• _What you will do_:
Go through the following data and transcribe exactly the stretch of lines from the one holding "tilt_deg: +1.4" to the one holding "exposure_s: 1/1068", both included.

Stored dataset items:
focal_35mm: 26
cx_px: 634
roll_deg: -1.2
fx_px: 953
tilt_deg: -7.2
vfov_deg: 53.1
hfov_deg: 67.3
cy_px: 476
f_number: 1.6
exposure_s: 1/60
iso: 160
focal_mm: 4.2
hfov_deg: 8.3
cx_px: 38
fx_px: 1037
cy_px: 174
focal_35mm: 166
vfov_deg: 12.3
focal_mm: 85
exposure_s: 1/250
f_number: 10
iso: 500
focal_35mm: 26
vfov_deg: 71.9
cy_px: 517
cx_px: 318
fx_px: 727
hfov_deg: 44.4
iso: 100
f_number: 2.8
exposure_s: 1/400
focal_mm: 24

...

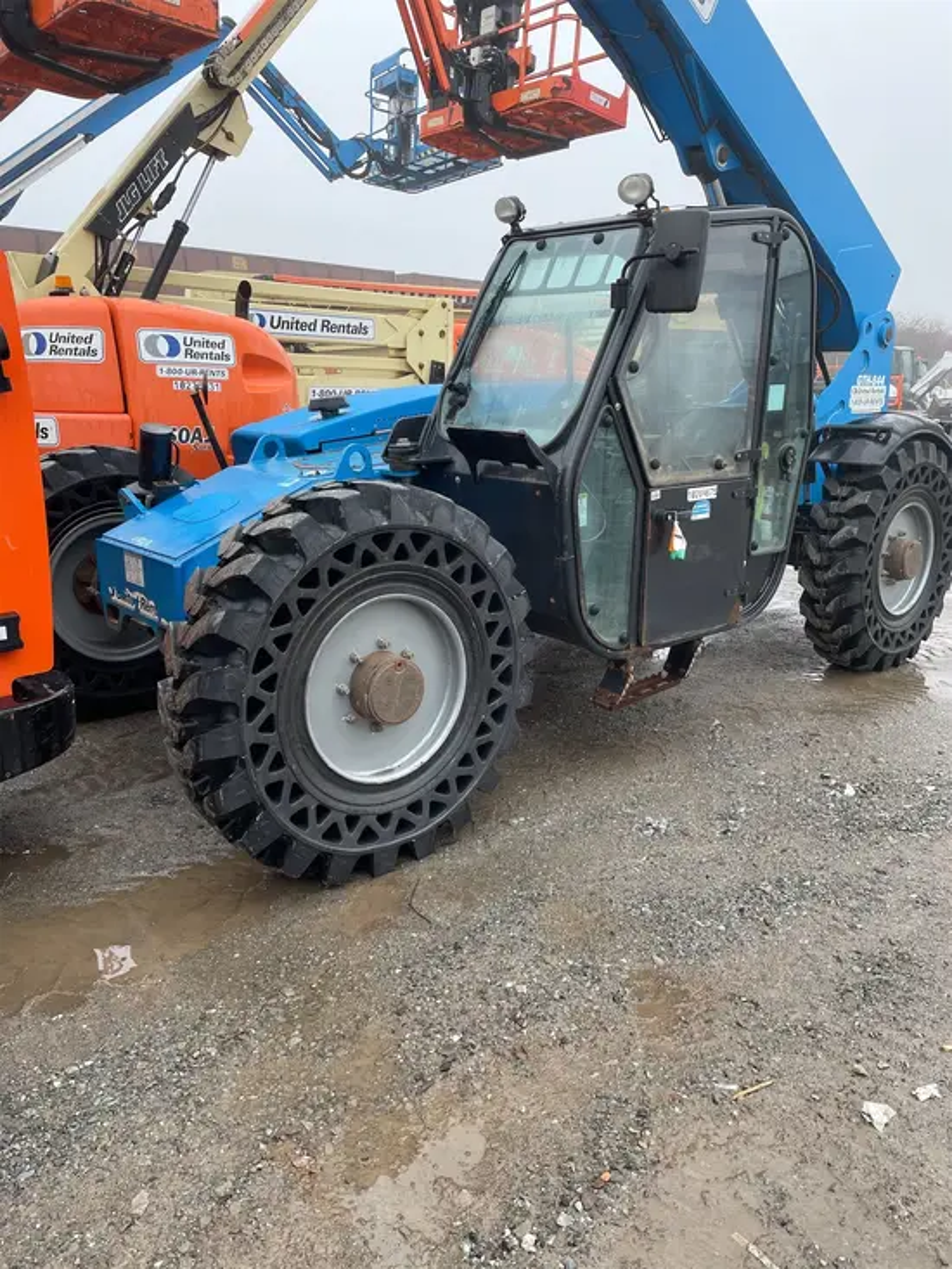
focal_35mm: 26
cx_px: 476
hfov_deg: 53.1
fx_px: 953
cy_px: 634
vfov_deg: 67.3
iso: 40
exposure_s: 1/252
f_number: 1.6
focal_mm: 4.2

...

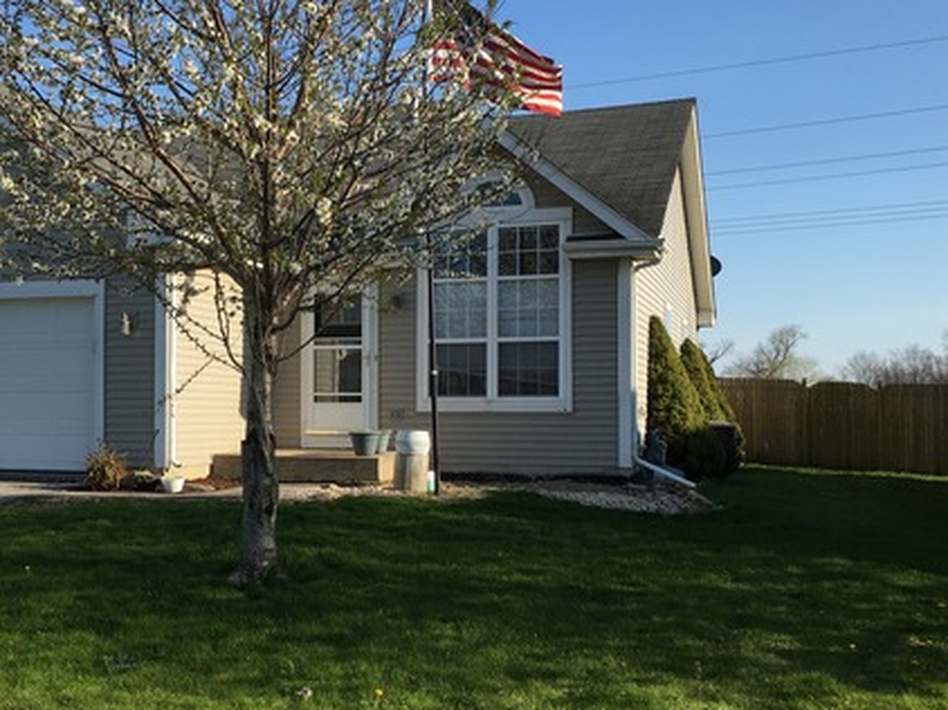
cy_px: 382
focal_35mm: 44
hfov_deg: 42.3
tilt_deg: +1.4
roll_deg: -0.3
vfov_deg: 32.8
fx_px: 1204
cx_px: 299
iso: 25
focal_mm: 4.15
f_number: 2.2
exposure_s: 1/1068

• _Finished task_:
tilt_deg: +1.4
roll_deg: -0.3
vfov_deg: 32.8
fx_px: 1204
cx_px: 299
iso: 25
focal_mm: 4.15
f_number: 2.2
exposure_s: 1/1068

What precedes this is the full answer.